Many cultural factors will influence this, factors shared in common with many of the countries that have the greatest GDP. Factors such as female emancipation,equality laws, reproductive rights, increased leisure time, greater disposable income, advanced education systems,the dominant political framework and obviously statute and the law.
And when you look at that relationship, it is true that the US is an outlier, a counfounder in that observed relationship, and worthy therefore of examination and discussion.
Another graph demonstrating the linkage between Religiosity and GDP can be found at this link, which is quite interesting.

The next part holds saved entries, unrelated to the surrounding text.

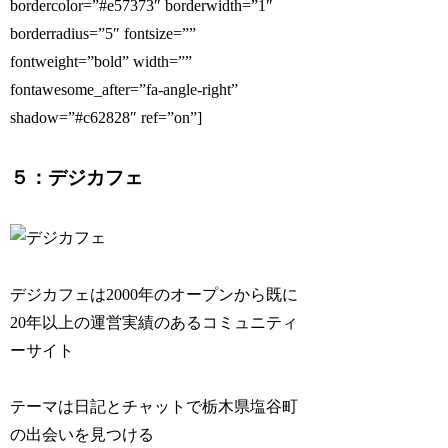
bordercolor=”#e57373″ borderwidth=”1″
borderradius=”5″ fontsize=””
fontweight=”bold” width=””
fontawesome_after=”fa-angle-right”
shadow=”#c62828″ ref=”on”]
５：デジカフェ
デジカフェは2000年のオープンから既に
20年以上の運営実績のあるコミュニティ
ーサイト
テーマは日記とチャットで栃木県塩谷町
の出会いを見つける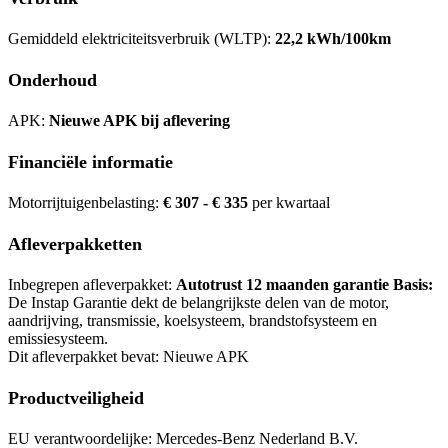
Gemiddeld elektriciteitsverbruik (WLTP):
22,2 kWh/100km
Onderhoud
APK:
Nieuwe APK bij aflevering
Financiële informatie
Motorrijtuigenbelasting:
€ 307 - € 335
per kwartaal
Afleverpakketten
Inbegrepen afleverpakket:
Autotrust 12 maanden garantie Basis:
De Instap Garantie dekt de belangrijkste delen van de motor,
aandrijving, transmissie, koelsysteem, brandstofsysteem en
emissiesysteem.
Dit afleverpakket bevat: Nieuwe APK
Productveiligheid
EU verantwoordelijke: Mercedes-Benz Nederland B.V.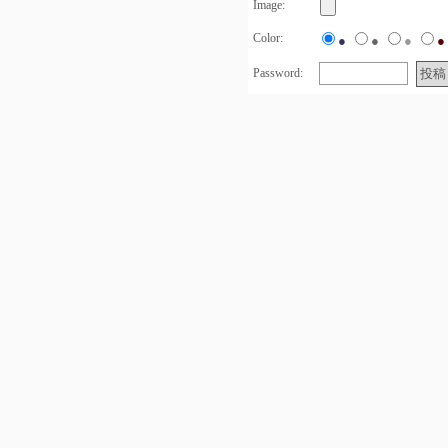
Image:
Color:
●
●
●
●
Password: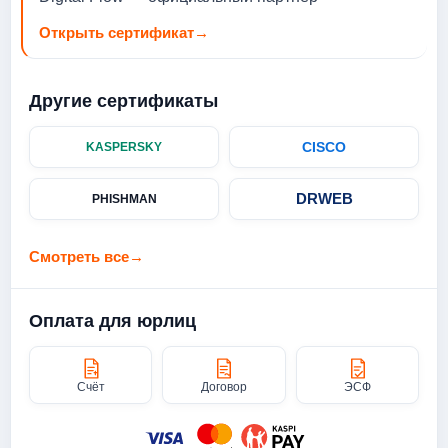
Открыть сертификат
→
Другие сертификаты
CISCO
KASPERSKY
DRWEB
PHISHMAN
Смотреть все
→
Оплата для юрлиц
Счёт
Договор
ЭСФ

http://wehrintheworld.blogspot.co.uk/2010/09/chart-of-month-religiosity-and-gdp.html
http://whyevolutionistrue.wordpress.com/2010/09/04/a-correlation-between-poverty-and-religiosity/
From that second link, an interesting observation;
"Why is the U.S. an outlier? Also unclear. Greg Paul, of course, has suggested a modification of the theory mentioned above: religiosity is higher not just when average income is low, but when average life security is low. If you plot religiosity against what Paul calls the “successful societies scale,” which takes into account dysfunctionalities like corruption, suicide, marital stability, and so forth, the U.S. is no longer an outlier. We’re a rich society, but Paul’s metric shows that we’re not such a successful one."
And the % of the population that consider religion to be important to their daily lives;
Germany 40%, France 30%,Canada 42%,UK 27%,Japan 24% Denmark and Sweden around 20%
And then you have Italy at 70% and the US at 65%. Significant outliers.